[Directions] Would you output the whole of the data exactly?

::::::::::

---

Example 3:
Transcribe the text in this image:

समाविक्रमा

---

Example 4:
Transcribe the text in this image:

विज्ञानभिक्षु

::::::::::

[Result of this exercise]
---

Example 3:
Transcribe the text in this image:

समाविक्रमा

---

Example 4:
Transcribe the text in this image:

विज्ञानभिक्षु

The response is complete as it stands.